▶ **TEXT FOR ANALYSIS**:
== Segment start ==

Data from the ELC API can be returned either in comma separated value (.csv) text files, or in JSON files for further processing, display, or analysis. We have crafted eight separate endpoints for the API that return datasets based on what data the user is querying. The primary endpoints are: Locale, an intersection of spatial coordinates and geologic time; Mobile, which pre-packages a “light” data set on fossil occurrences for use in mobile applications such as Flyover Country (Myrbo and Loeffler, this issue); Occurrence, which returns a list of occurrences of a given taxon in a specific place and time, including the subtaxa of that taxon (e.g. occurrences of fossils of all species of Canis, if given only the genus Canis); and Taxonomy, which returns the metadata associated with any given taxon (e.g. ecology, time range, original author, etc.).

Figure 2: Distribution of the sea otter, Enhydra lutris, from the ELC API (All occurrences; Pleistocene-Holocene). Blue points are from Neotoma (n=82), while red points are from PBDB (n=16). Neither database has a complete picture of the distribution of fossil E. lutris, but the combined data from ELC more closely resembles the modern distribution of E. lutris (from the IUCN Red List), shown in colored polygons representing sub-populations of E. lutris, with fossil occurrences demonstrating presences outside the modern range. Base map from Google Earth.

== Segment end ==

▶ **SOURCE DATA**:
== Segment start ==

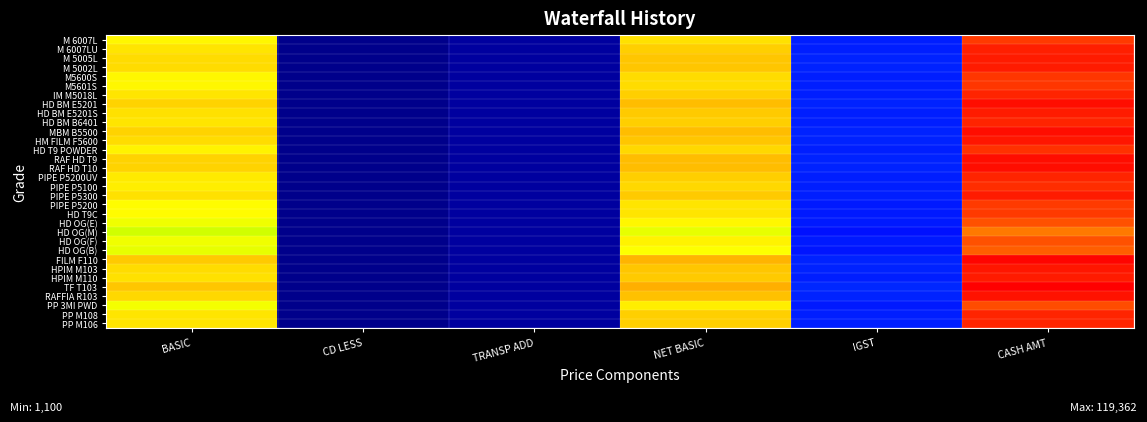

Between NET BASIC and CASH AMT, which is larger?

CASH AMT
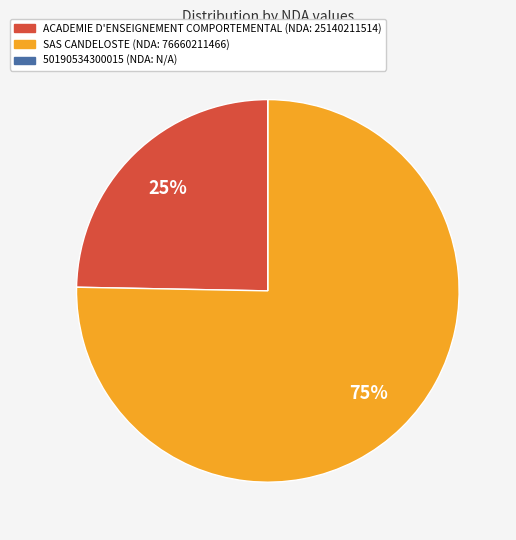

Is there a majority slice in this chart?

Yes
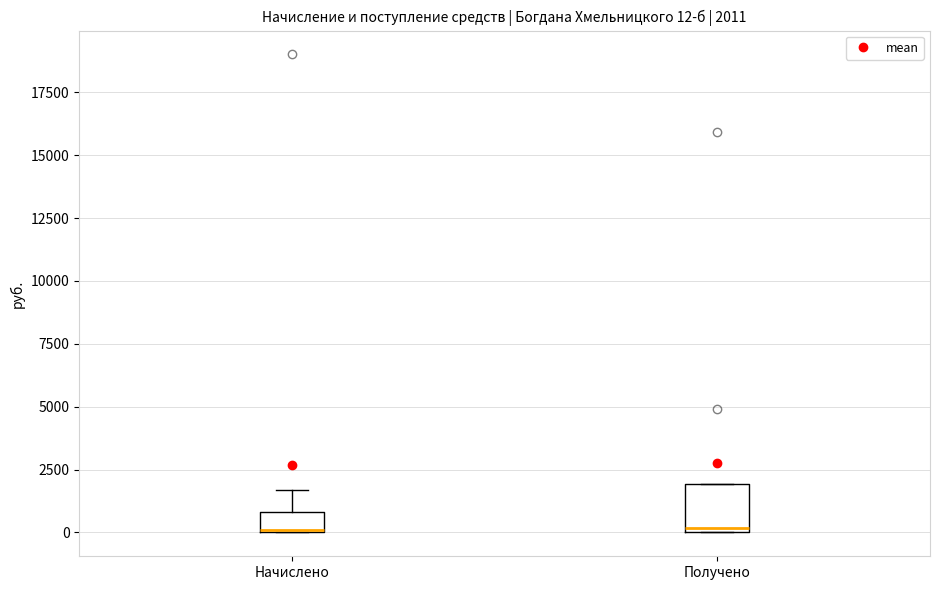

Which box is the tallest, from its lower edge to its upper edge?

Получено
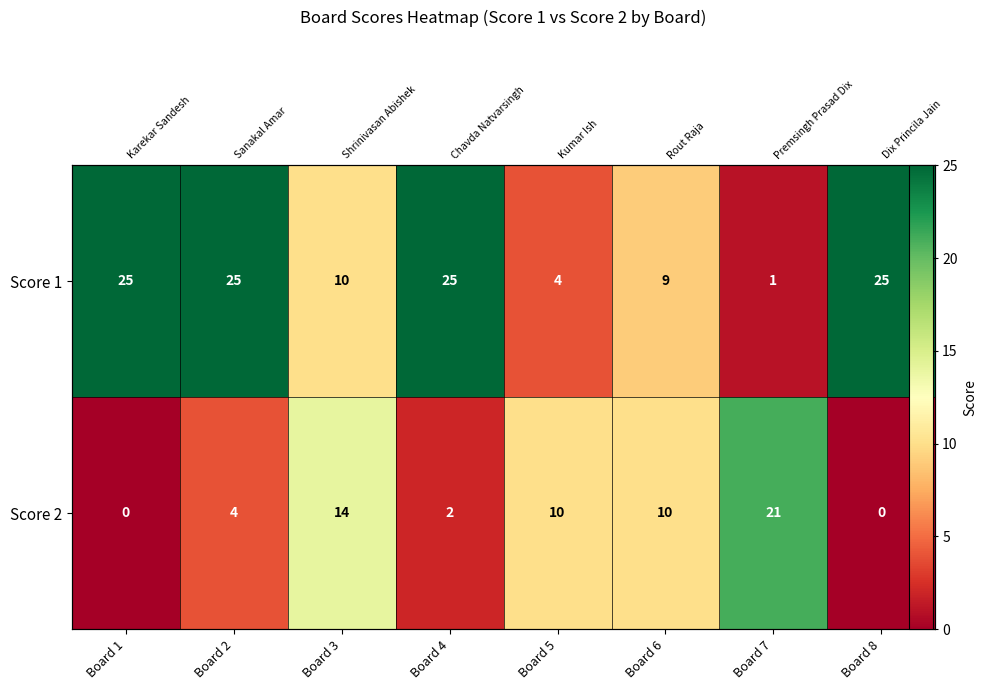

Which series has the largest total across all categories?

Score 1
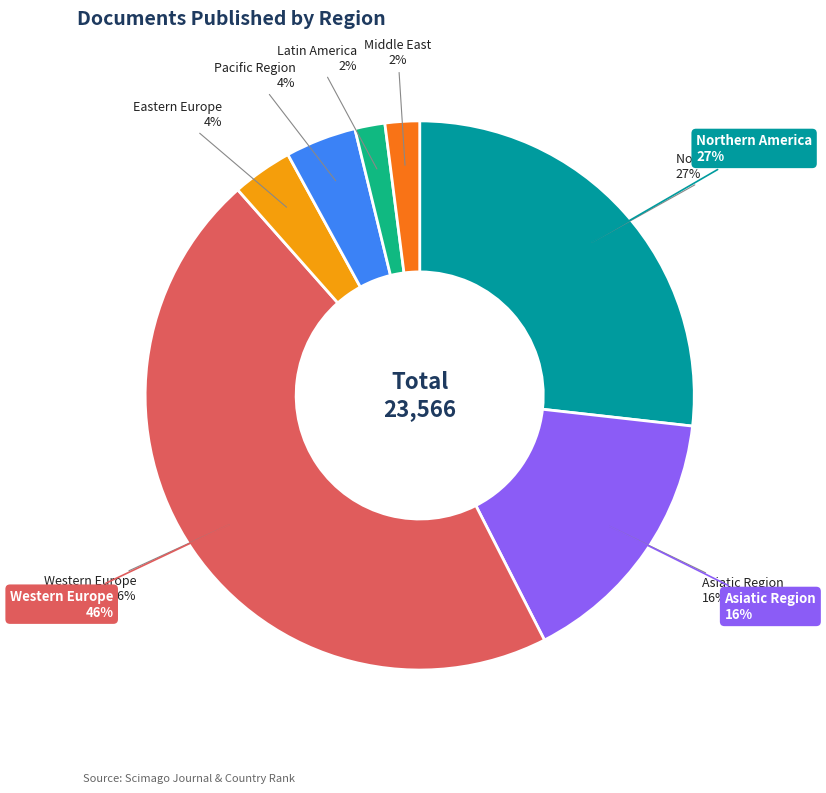

To the nearest percent, what percentage of the pie is 10?

1%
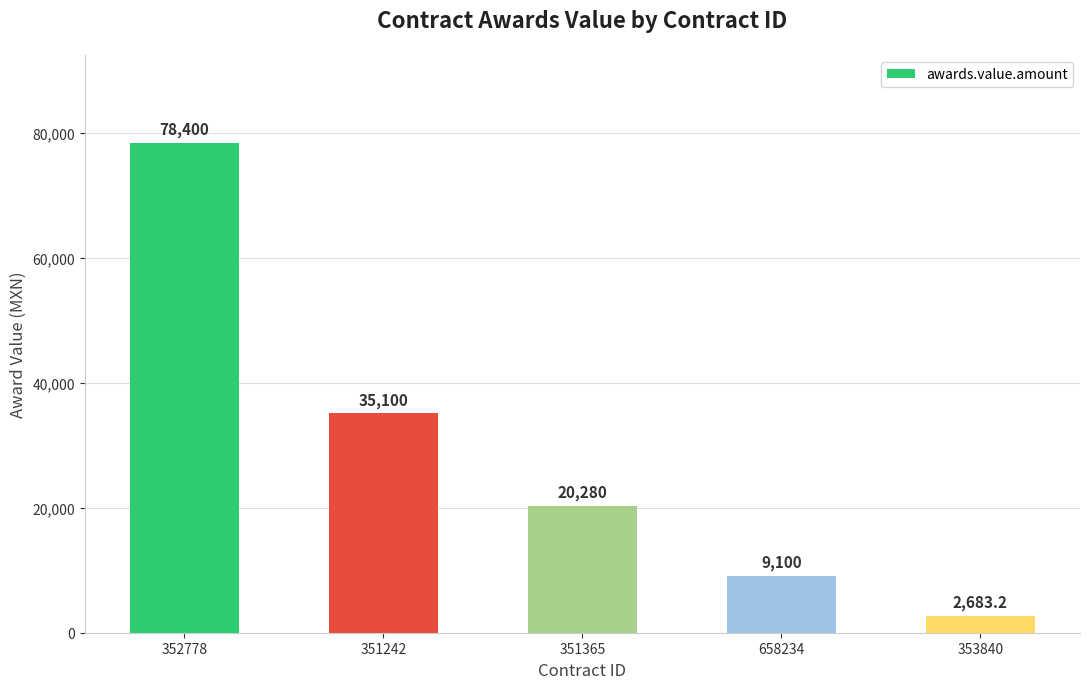

List the labels in order of value, smallest first.

353840, 658234, 351365, 351242, 352778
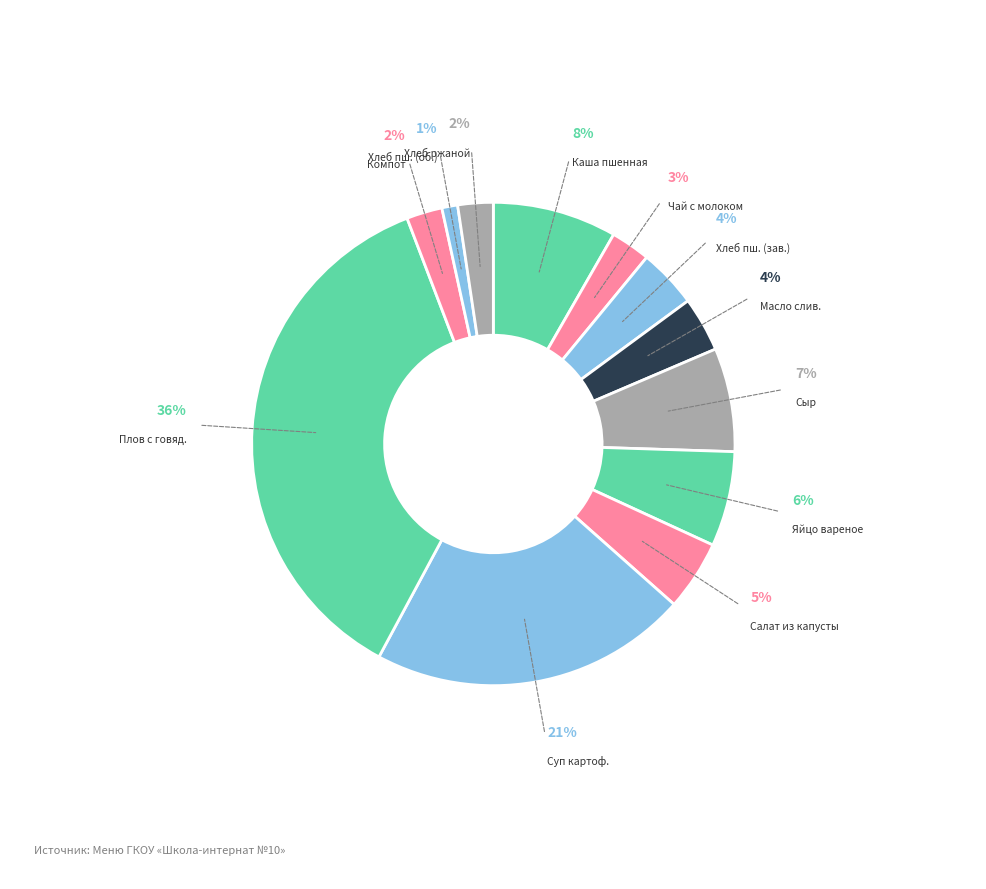

How many segments does this pie chart have?

12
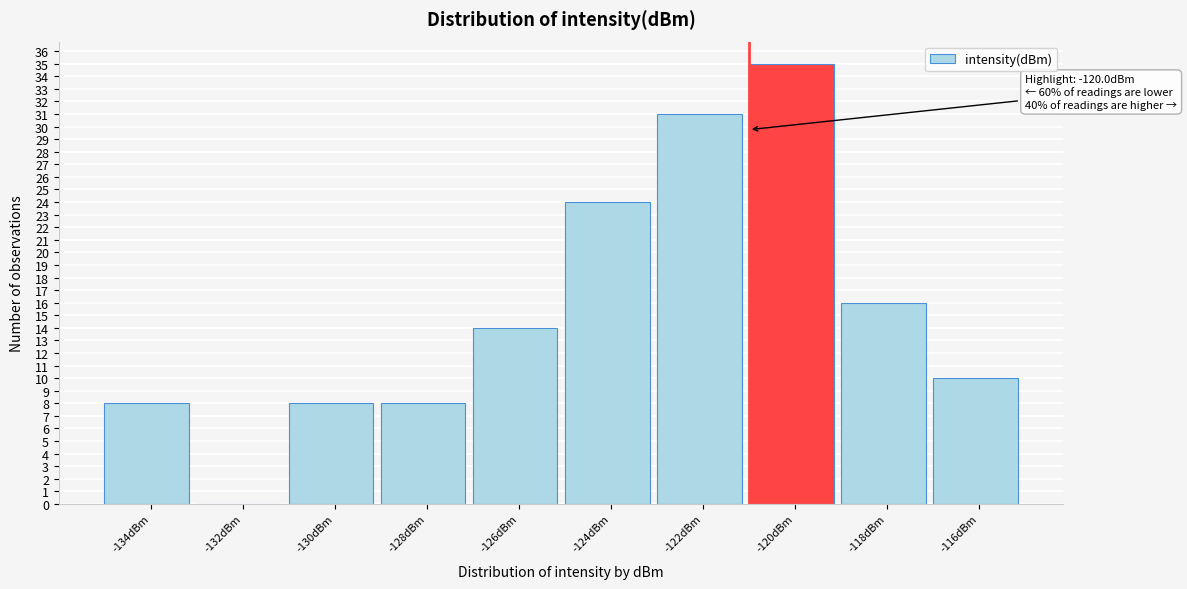

Reading left to right, extract all data points from this chart.

-134dBm=8	-132dBm=0	-130dBm=8	-128dBm=8	-126dBm=14	-124dBm=24	-122dBm=31	-120dBm=35	-118dBm=16	-116dBm=10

== Segment end ==

▶ **ACTION ITEM**:
Continue the ELC API text, starting right after its final sentence.

▶ **ANSWER BELOW**:
Using these parameters, users can craft queries to answer many questions regarding the distribution and paleoecology of organisms through time and space, from deep geologic time scales, through glacial-interglacial time scales, into the early Anthropocene. For example, the sea otter, Enydra lutris, is represented in both PBDB and Neotoma, but neither has a comprehensive view of its distribution in the North Pacific fossil record. Figure 2 shows the occurrences of Enydra lutris derived from the ELC API which clearly shows some occurrences from both databases, yielding a much more comprehensive view of its past distribution. While the ELC API returns a limited set of data about each occurrence, end users are able to get further, richer datasets from each constituent database using provided metadata.

ELC Foundation

The Earth Life Consortium Foundation (ELC Foundation) is a non-profit organization currently in its formative stages. The ELC Foundation's missions are to provide easy, free, and global access to scientific data in paleontology, paleoenvironmental studies, and related fields and support the access, development, and sustainability of the community-curated scientific data resources that are the foundation of modern paleobiodiversity science. How best to sustain, develop, and grow these community data resources remains a persistent challenge for the paleogeosciences (Williams et al. 2017). In earlier centuries, professional societies launched peer-reviewed journals as modes of sharing data and knowledge among international networks of scientists. The time may be ripe to extend the mission of professional societies to include the support of high-quality, community-curated scientific data resources. As a starting point, the Paleontological Society and Society for Vertebrate Paleontology have contributed funds to launch the ELC Foundation.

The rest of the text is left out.